Rasterio has one C library dependency: GDAL >=1.11
. GDAL itself depends on
many of other libraries provided by most major operating systems and also
depends on the non standard GEOS and PROJ4 libraries.
Python package dependencies (see also requirements.txt): affine, cligj,
click, enum34, numpy
.
Development also requires (see requirements-dev.txt) Cython and other packages.
Binary wheels with the GDAL, GEOS, and PROJ4 libraries included are available
for OS X versions 10.7+ starting with Rasterio version 0.17. To install,
run pip install rasterio
. These binary wheels are preferred by newer
versions of pip. If you don't want these wheels and want to install from
a source distribution, run pip install rasterio --no-binary
instead.
The included GDAL library is fairly minimal, providing only the format drivers that ship with GDAL and are enabled by default. To get access to more formats, you must build from a source distribution (see below).
Binary wheels for other operating systems will be available in a future release.
Binary wheels for rasterio and GDAL are created by Christoph Gohlke and are available from his website.
To install rasterio, download both binaries for your system (rasterio and GDAL) and run something like this from the downloads folder:
$ pip install -U pip
$ pip install GDAL-1.11.2-cp27-none-win32.whl
$ pip install rasterio-0.24.0-cp27-none-win32.whl
To install rasterio on the Anaconda Python distribution, please visit the rasterio conda-forge page for install instructions. This build is maintained separately from the rasterio distribution on PyPi and packaging issues should be addressed on the rasterio conda-forge issue tracker.
Rasterio is a Python C extension and to build you'll need a working compiler (XCode on OS X etc). You'll also need Numpy preinstalled; the Numpy headers are required to run the rasterio setup script. Numpy has to be installed (via the indicated requirements file) before rasterio can be installed. See rasterio's Travis configuration for more guidance.
The following commands are adapted from Rasterio's Travis-CI configuration.
$ sudo add-apt-repository ppa:ubuntugis/ppa
$ sudo apt-get update
$ sudo apt-get install python-numpy gdal-bin libgdal-dev
$ pip install rasterio
Adapt them as necessary for your Linux system.
For a Homebrew based Python environment, do the following.
$ brew install gdal
$ pip install rasterio
You can download a binary distribution of GDAL from here. You will also need to download the compiled libraries and headers (include files).
When building from source on Windows, it is important to know that setup.py cannot rely on gdal-config, which is only present on UNIX systems, to discover the locations of header files and libraries that rasterio needs to compile its C extensions. On Windows, these paths need to be provided by the user. You will need to find the include files and the library files for gdal and use setup.py as follows.

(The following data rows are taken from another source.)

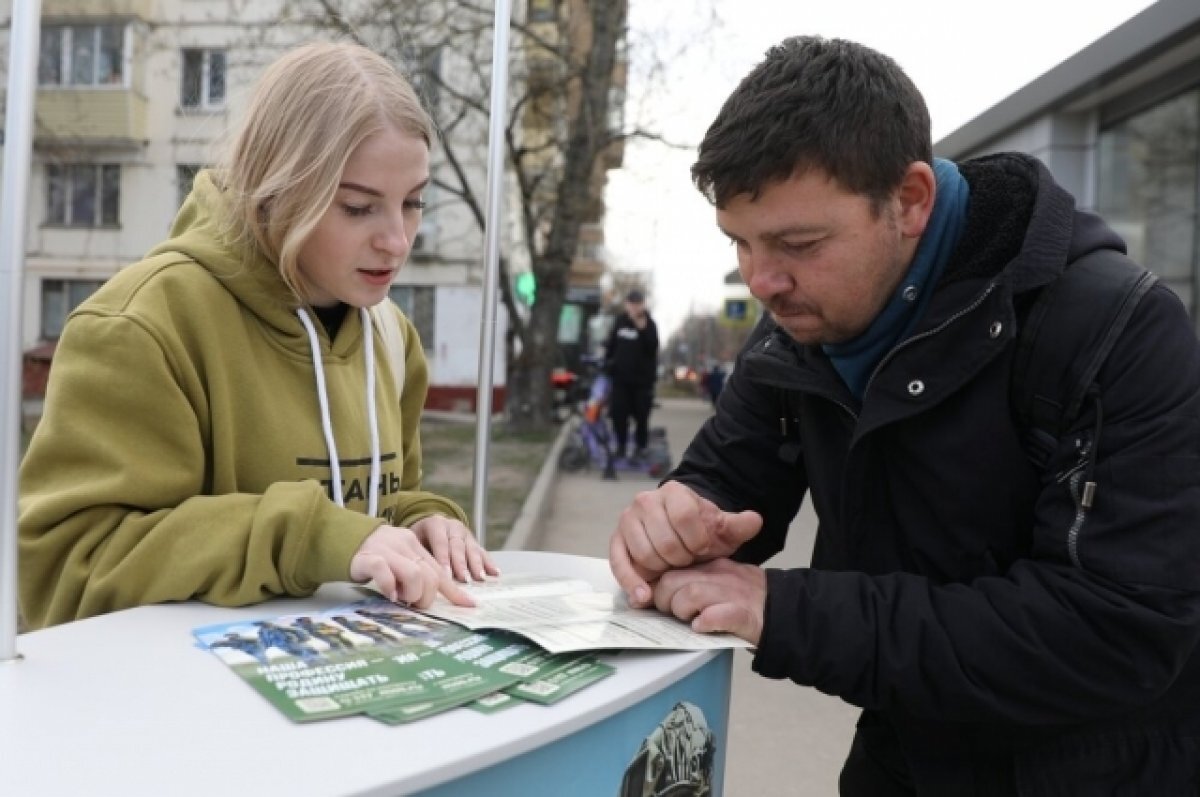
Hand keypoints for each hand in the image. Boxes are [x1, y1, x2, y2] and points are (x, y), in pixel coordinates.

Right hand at [349, 525, 473, 608]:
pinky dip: (389, 587)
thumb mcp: (401, 562)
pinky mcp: (368, 557)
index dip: (455, 591)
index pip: (440, 571)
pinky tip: (388, 594)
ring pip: (414, 574)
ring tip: (400, 598)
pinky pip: (384, 572)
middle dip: (426, 597)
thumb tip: (432, 598)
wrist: (345, 539)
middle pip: (431, 575)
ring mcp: (387, 550)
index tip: (469, 605)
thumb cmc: (376, 556)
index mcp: (416, 547)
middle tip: (413, 603)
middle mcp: (405, 545)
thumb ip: (417, 574)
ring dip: (411, 593)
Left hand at [410, 515, 498, 583]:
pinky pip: (483, 552)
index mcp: (435, 524)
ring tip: (480, 578)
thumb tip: (420, 576)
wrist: (428, 527)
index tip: (446, 575)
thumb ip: (417, 554)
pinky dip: (489, 563)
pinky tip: (495, 573)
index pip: (440, 542)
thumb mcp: (413, 541)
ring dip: (477, 565)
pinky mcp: (474, 542)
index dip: (444, 559)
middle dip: (461, 564)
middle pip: (458, 546)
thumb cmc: (418, 539)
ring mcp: (465, 533)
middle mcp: (452, 526)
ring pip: (472, 549)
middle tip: (464, 579)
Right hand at [608, 480, 761, 607]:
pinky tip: (643, 596)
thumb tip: (755, 521)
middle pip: (665, 540)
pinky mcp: (616, 541)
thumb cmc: (701, 531)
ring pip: (644, 553)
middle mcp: (646, 501)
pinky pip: (619, 563)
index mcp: (674, 492)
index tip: (704, 549)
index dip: (698, 539)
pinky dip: (631, 582)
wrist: (680, 534)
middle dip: (681, 558)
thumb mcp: (723, 529)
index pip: (684, 516)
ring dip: (662, 568)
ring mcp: (628, 520)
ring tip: (673, 567)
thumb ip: (739, 525)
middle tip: (688, 561)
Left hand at [653, 559, 766, 644]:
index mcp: (711, 566)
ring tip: (690, 621)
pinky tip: (704, 627)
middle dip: (665, 601)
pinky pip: (718, 614)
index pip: (671, 569)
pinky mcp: (744, 615)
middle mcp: (719, 575)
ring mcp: (732, 594)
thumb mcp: (718, 583)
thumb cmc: (746, 601)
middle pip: (674, 581)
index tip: (654, 601)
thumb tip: (654, 595)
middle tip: (673, 614)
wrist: (786, 610)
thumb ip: (691, 583)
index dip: (657, 588)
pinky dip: (706, 622)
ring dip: (682, 611)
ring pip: (691, 594)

$ python setup.py build_ext -I<path to gdal include files> -lgdal_i -L<path to gdal library> install
With pip
$ pip install --no-use-pep517 --global-option -I<path to gdal include files> -lgdal_i -L<path to gdal library> .
Note: --no-use-pep517
is required as pip currently hasn't implemented a
way for optional arguments to be passed to the build backend when using PEP 517.
See here. for more details.
Alternatively environment variables (e.g. INCLUDE and LINK) used by MSVC compiler can be used to point to include directories and library files.
We have had success compiling code using the same version of Microsoft's Visual Studio used to compile the targeted version of Python (more info on versions used here.).
Note: The GDAL dll (gdal111.dll) and gdal-data directory need to be in your Windows PATH otherwise rasterio will fail to work.